• [Data provided]
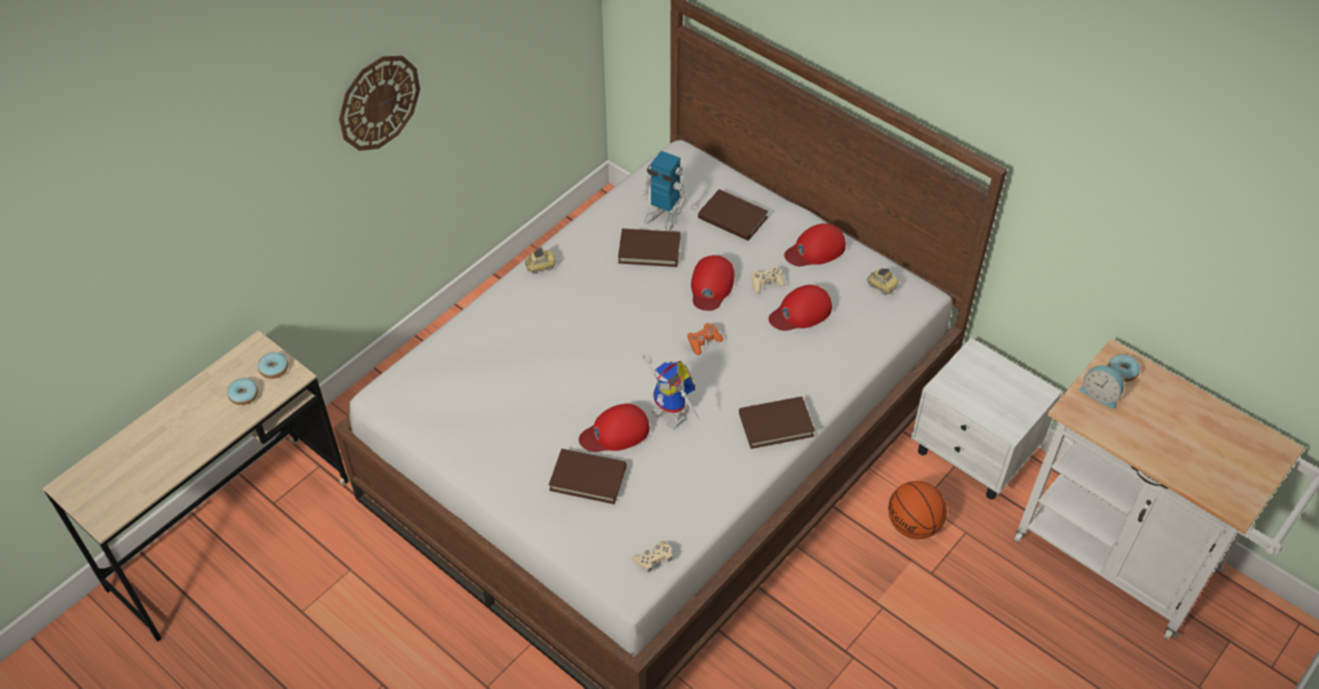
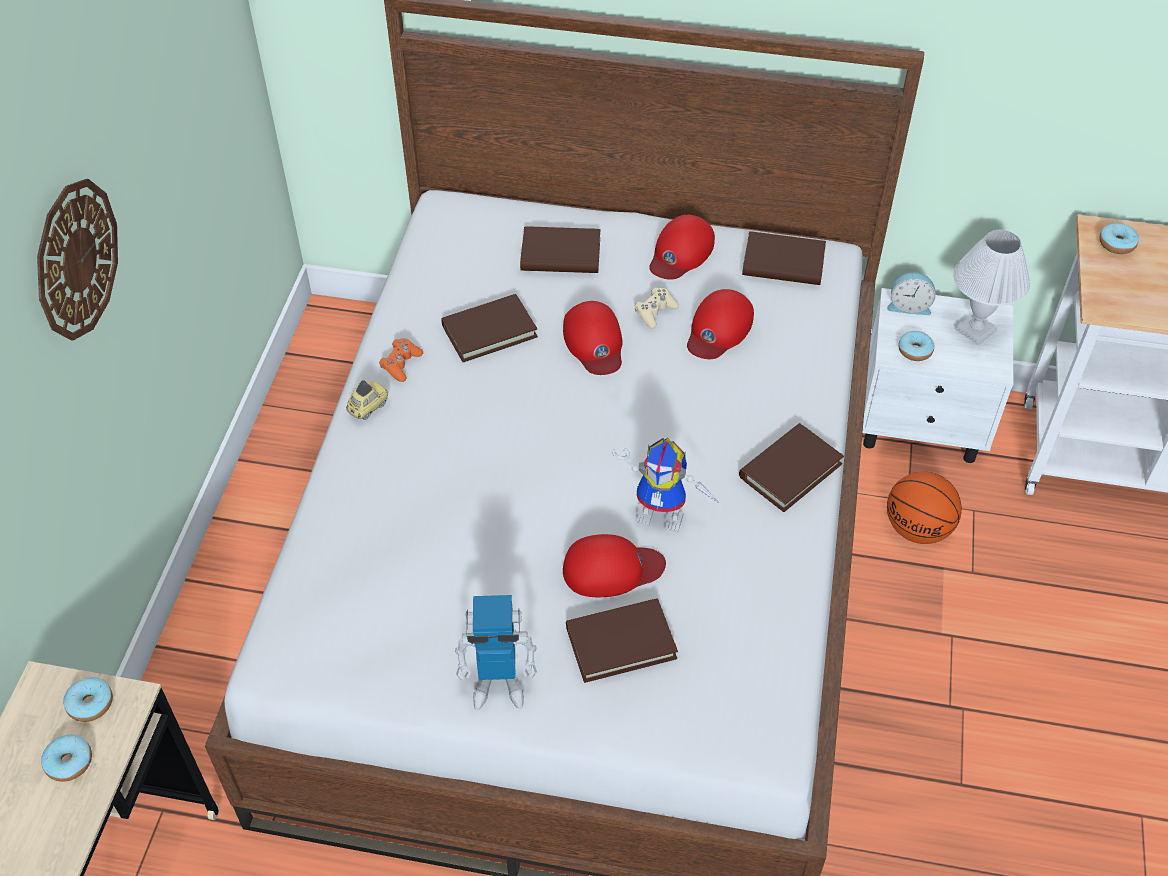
camera: 30 degrees left, 0 degrees up
(615, 432) = (611, 569): red cap -> red cap turned 135 degrees counterclockwise
(653, 559) = (774, 704): beige game controller -> none
(663, 217) = (478, 286): toy robot -> toy robot (498, 685)
(703, 342) = (635, 411): orange game controller -> orange game controller (401, 364)
(881, 286) = (783, 263): toy car -> brown book
(959, 391) = (914, 351): none -> donut
(1018, 397) = (976, 330): none -> white table lamp
(1100, 394) = (1116, 277): alarm clock -> alarm clock (909, 306)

• [What needs to be done] Return only the stretch of the material above from the line holding "(653, 559) = (774, 704): beige" through the line holding "(959, 391) = (914, 351): none -> donut", copied exactly.

• [Result of this exercise]
(653, 559) = (774, 704): beige game controller -> none
(663, 217) = (478, 286): toy robot -> toy robot (498, 685)
(703, 342) = (635, 411): orange game controller -> orange game controller (401, 364)
(881, 286) = (783, 263): toy car -> brown book
(959, 391) = (914, 351): none -> donut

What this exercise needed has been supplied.